Luana Carvalho é modelo ,e se tornou referência para meninas e mulheres gordas do país. É a idealizadora do perfil @carnavalsemgordofobia no instagram. Por ser negra, Luana não se sentia contemplada pelo movimento anti-gordofóbico.
“Quando comecei a ter contato com o movimento anti-gordofóbico, eu percebi que ele é branco demais, elitizado demais. Se dentro do movimento negro eu sentia que metade da minha existência era apagada, dentro do movimento anti-gordofobia eu também sentia isso, porque minha vivência enquanto negra não era falada porque é extremamente branco, classista e racista esse movimento”, conta Luana.

Caio Cal é influenciador digital, youtuber no canal ‘Caio Revela‘, ativista do movimento #corpolivre, gordo, gay afeminada e stylist. Em seu canal ele fala sobre moda plus size, sobre suas vivências enquanto homem gordo, fala sobre corpo livre e sua rotina morando sozinho em outra cidade.
“Só a gente que é gordo sabe o quanto não caber nas coisas nos coíbe de aproveitar a vida como qualquer outra pessoa”, diz Caio, “A gordofobia tira meu acesso e me isola, já que o mundo não foi feito para pessoas do meu tamanho.”

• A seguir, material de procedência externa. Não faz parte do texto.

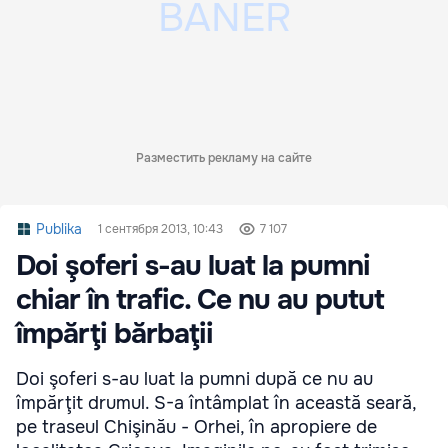
Разместить рекламу на сайте
Publika
1 сентября 2013, 10:43
7 107
Doi şoferi s-au luat la pumni
chiar în trafic. Ce nu au putut
împărţi bărbaţii
Doi şoferi s-au luat la pumni după ce nu au
împărţit drumul. S-a întâmplat în această seară,
pe traseul Chişinău - Orhei, în apropiere de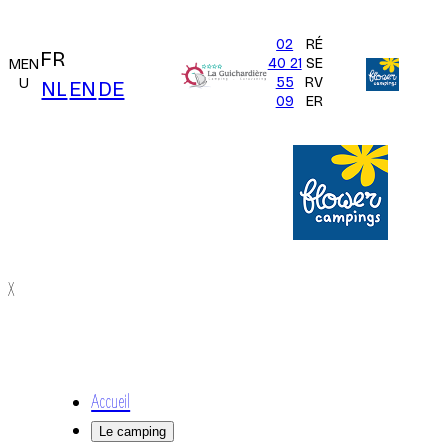
02
RÉ
FR
40 21
SE
MEN
55
RV
U
NL
EN
DE
09
ER
X
Accueil
Le camping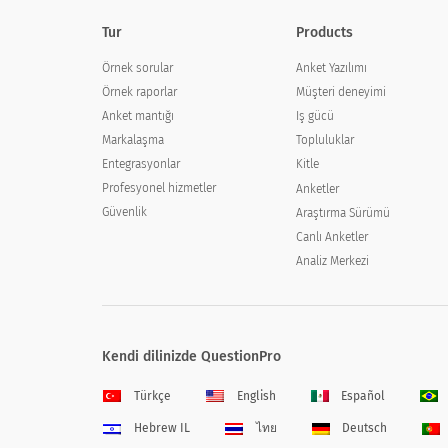
Tur
Products
Örnek sorular
Anket Yazılımı
Örnek raporlar
Müşteri deneyimi
Anket mantığı
Iş gücü
Markalaşma
Topluluklar
Entegrasyonlar
Kitle
Profesyonel hizmetler
Anketler
Güvenlik
Araştırma Sürümü
Canlı Anketler
Analiz Merkezi
Kendi dilinizde QuestionPro
Türkçe
English
Español
Hebrew IL
ไทย
Deutsch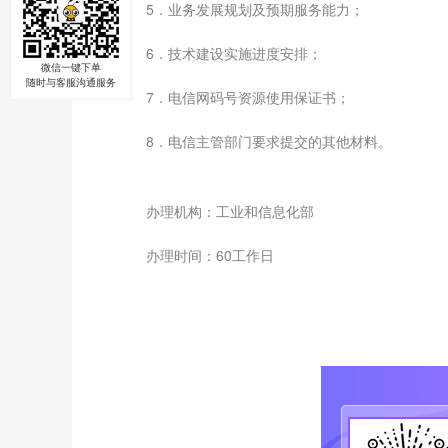
5．业务发展规划及预期服务能力；
6．技术建设实施进度安排；
微信一键下单
随时与客服沟通服务
7．电信网码号资源使用保证书；
8．电信主管部门要求提交的其他材料。
办理机构：工业和信息化部
办理时间：60工作日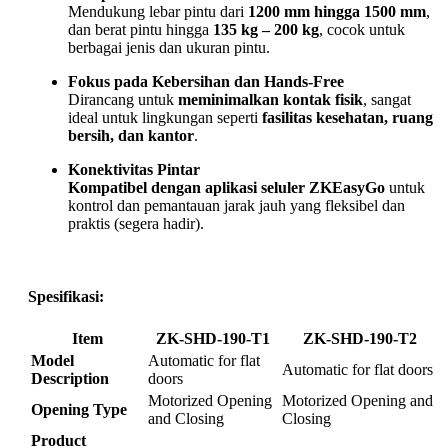
Mendukung lebar pintu dari
1200 mm hingga 1500 mm
,
dan berat pintu hingga
135 kg – 200 kg
, cocok untuk
berbagai jenis dan ukuran pintu.
Fokus pada Kebersihan dan Hands-Free
Dirancang untuk
meminimalkan kontak fisik
, sangat
ideal untuk lingkungan seperti
fasilitas kesehatan, ruang
bersih, dan kantor
.
Konektivitas Pintar
Kompatibel dengan aplikasi seluler ZKEasyGo
untuk
kontrol dan pemantauan jarak jauh yang fleksibel dan
praktis (segera hadir).
Spesifikasi:
Item
ZK-SHD-190-T1
ZK-SHD-190-T2
Model
Automatic for flat
Automatic for flat doors
Description
doors
Motorized Opening
Motorized Opening and
Opening Type
and Closing
Closing
Product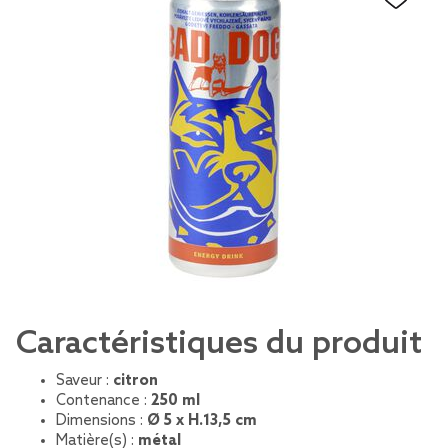
Caractéristiques du produit
Saveur :
citron
Contenance :
250 ml
Dimensions :
Ø 5 x H.13,5 cm
Matière(s) :
métal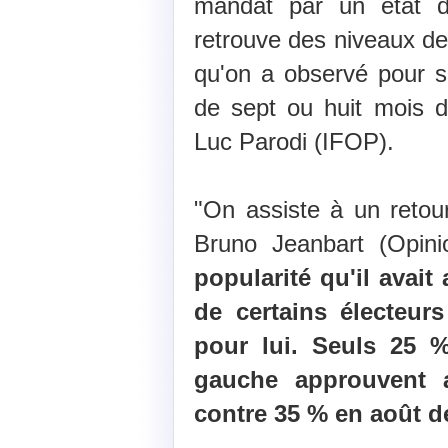
mandat par un état d
retrouve des niveaux de
qu'on a observé pour 
de sept ou huit mois 
Luc Parodi (IFOP).
"On assiste à un retour
Bruno Jeanbart (Opin
popularité qu'il avai
de certains électeur
pour lui. Seuls 25 
gauche approuvent a
contre 35 % en août de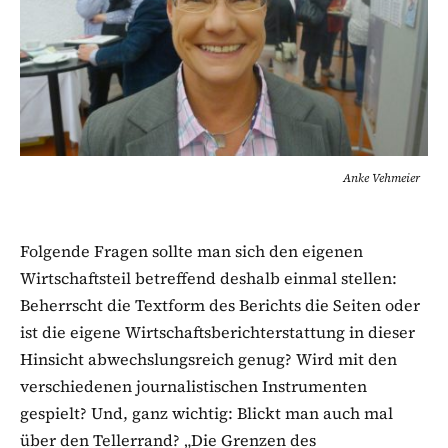
Anke Vehmeier
Folgende Fragen sollte man sich den eigenen
Wirtschaftsteil betreffend deshalb einmal stellen:
Beherrscht die Textform des Berichts die Seiten oder
ist die eigene Wirtschaftsberichterstattung in dieser
Hinsicht abwechslungsreich genug? Wird mit den
verschiedenen journalistischen Instrumenten
gespielt? Und, ganz wichtig: Blickt man auch mal
über den Tellerrand? „Die Grenzen des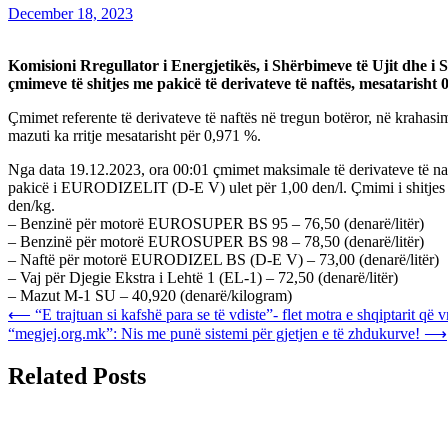
December 18, 2023
Komisioni Rregullator i Energjetikës, i Shërbimeve të Ujit dhe i
çmimeve të shitjes me pakicë të derivateve të naftës, mesatarish
Çmimet referente të derivateve të naftës në tregun botëror, në krahasi
mazuti ka rritje mesatarisht për 0,971 %.
Nga data 19.12.2023, ora 00:01 çmimet maksimale të derivateve të
pakicë i EURODIZELIT (D-Е V) ulet për 1,00 den/l. Çmimi i shitjes me 
den/kg.
– Benzinë për motorë EUROSUPER BS 95 – 76,50 (denarë/litër)
– Benzinë për motorë EUROSUPER BS 98 – 78,50 (denarë/litër)
– Naftë për motorë EURODIZEL BS (D-E V) – 73,00 (denarë/litër)
– Vaj për Djegie Ekstra i Lehtë 1 (EL-1) – 72,50 (denarë/litër)
– Mazut М-1 SU – 40,920 (denarë/kilogram)
Post
⟵
“E trajtuan si kafshë para se të vdiste”- flet motra e shqiptarit që 
“megjej.org.mk”: Nis me punë sistemi për gjetjen e të zhdukurve!
⟶
navigation
Related Posts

“Nunca vou entender marca grande, com grana, que faz uma coleção plus size que não atende quem é, de fato, gordo.”
CONCLUINDO
Dumplin’ aborda um assunto necessário e muito importante. Aceitar-se é fundamental. O filme aborda toda a temática de gordofobia e aceitação de forma rasa. Mas não podíamos esperar muito de um longa feito para o público adolescente. Ele precisa ser leve e usar a linguagem jovem para que o alvo seja alcançado. Mesmo assim, passa uma mensagem bastante positiva para crianças, adolescentes e também adultos.

Willowdean passou tempo demais presa em odiar o apelido dado por sua mãe, e esqueceu de se amar.
O legado deixado pela Tia Lucy foi abraçado por ela e suas amigas. Will entendeu que Dumplin’, ou fofinha, é apenas uma palavra. E que seu amor próprio deve ser maior do que isso.
Um corpo livre, é um corpo feliz. Entenda que você é suficiente, que a sua beleza é única, e que você se basta.